**Data for this task:**
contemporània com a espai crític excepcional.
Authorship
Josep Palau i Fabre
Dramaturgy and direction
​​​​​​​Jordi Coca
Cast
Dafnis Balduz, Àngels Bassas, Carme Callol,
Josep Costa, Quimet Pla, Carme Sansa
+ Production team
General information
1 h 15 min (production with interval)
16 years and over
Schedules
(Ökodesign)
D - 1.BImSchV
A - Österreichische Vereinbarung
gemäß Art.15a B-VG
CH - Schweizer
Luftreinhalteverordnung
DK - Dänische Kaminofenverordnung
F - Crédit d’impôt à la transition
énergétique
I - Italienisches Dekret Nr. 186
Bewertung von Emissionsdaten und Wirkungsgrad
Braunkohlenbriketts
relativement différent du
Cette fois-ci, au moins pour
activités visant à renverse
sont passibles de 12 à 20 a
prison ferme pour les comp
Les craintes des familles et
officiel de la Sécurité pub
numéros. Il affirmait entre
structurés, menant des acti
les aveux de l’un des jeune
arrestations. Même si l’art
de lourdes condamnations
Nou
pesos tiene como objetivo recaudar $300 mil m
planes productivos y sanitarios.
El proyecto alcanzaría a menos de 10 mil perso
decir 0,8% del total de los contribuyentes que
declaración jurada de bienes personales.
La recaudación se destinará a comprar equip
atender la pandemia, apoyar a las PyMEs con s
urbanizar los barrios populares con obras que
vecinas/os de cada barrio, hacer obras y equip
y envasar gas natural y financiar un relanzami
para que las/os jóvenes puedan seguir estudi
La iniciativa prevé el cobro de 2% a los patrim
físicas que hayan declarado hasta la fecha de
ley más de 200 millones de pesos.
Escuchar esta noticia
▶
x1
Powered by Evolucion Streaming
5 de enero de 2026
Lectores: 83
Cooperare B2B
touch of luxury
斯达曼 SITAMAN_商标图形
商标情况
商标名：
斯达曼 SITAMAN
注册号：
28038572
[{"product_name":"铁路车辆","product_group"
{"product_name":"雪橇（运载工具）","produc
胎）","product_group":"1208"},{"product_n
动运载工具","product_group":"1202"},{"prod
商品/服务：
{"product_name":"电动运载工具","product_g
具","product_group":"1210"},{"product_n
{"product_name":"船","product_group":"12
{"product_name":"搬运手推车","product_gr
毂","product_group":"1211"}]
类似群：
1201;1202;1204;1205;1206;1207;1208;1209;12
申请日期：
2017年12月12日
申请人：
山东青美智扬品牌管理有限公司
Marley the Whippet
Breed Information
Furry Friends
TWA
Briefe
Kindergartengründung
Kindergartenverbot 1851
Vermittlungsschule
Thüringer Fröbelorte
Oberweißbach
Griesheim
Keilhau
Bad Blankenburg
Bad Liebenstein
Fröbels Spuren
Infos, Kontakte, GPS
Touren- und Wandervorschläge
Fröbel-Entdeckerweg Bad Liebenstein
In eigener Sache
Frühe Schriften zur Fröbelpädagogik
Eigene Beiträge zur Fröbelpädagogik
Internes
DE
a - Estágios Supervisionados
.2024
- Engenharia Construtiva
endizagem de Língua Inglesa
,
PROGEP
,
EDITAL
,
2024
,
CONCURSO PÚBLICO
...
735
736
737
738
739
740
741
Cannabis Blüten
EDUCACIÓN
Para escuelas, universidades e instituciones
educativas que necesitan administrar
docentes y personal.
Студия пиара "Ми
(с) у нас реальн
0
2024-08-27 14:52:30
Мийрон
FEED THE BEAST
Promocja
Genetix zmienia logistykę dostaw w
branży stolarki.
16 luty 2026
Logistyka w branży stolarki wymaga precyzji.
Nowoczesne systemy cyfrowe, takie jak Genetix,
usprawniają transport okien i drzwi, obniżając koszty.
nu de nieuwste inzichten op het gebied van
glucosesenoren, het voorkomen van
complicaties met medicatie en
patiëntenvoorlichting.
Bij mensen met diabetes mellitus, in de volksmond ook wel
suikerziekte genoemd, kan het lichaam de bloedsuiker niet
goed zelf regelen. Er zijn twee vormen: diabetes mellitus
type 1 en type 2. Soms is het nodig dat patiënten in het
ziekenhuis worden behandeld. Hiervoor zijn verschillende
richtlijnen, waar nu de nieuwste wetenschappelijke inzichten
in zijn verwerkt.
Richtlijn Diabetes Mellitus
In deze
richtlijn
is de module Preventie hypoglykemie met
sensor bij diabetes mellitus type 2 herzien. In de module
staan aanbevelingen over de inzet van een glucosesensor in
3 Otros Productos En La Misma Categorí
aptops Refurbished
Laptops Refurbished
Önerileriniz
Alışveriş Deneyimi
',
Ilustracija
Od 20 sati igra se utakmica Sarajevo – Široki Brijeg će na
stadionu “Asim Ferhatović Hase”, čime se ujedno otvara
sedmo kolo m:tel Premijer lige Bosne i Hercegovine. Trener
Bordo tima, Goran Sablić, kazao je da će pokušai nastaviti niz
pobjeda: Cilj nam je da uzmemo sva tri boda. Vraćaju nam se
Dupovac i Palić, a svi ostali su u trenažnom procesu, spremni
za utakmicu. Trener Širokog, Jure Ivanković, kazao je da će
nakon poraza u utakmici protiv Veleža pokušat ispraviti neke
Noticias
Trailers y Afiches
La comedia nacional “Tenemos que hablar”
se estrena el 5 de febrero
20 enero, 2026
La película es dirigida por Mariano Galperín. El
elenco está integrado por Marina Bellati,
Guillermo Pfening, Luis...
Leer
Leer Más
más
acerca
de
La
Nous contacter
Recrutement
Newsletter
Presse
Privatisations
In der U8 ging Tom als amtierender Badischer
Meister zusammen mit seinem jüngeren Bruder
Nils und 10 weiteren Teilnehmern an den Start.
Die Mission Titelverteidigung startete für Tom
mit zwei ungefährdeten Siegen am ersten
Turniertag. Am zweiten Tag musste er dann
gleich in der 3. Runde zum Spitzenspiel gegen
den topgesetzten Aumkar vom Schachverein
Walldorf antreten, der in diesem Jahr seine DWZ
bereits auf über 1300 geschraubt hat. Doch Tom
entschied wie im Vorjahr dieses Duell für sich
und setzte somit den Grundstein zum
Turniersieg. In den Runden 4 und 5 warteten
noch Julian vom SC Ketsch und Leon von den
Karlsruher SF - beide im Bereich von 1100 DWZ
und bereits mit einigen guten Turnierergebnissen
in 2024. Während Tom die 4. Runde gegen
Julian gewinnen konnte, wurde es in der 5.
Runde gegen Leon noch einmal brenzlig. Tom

**Exercise:**
List every line of the data above that contains the word "gegen", matching case.

**Solution:**
gleich in der 3. Runde zum Spitzenspiel gegen
in 2024. Während Tom die 4. Runde gegen
Runde gegen Leon noch einmal brenzlig. Tom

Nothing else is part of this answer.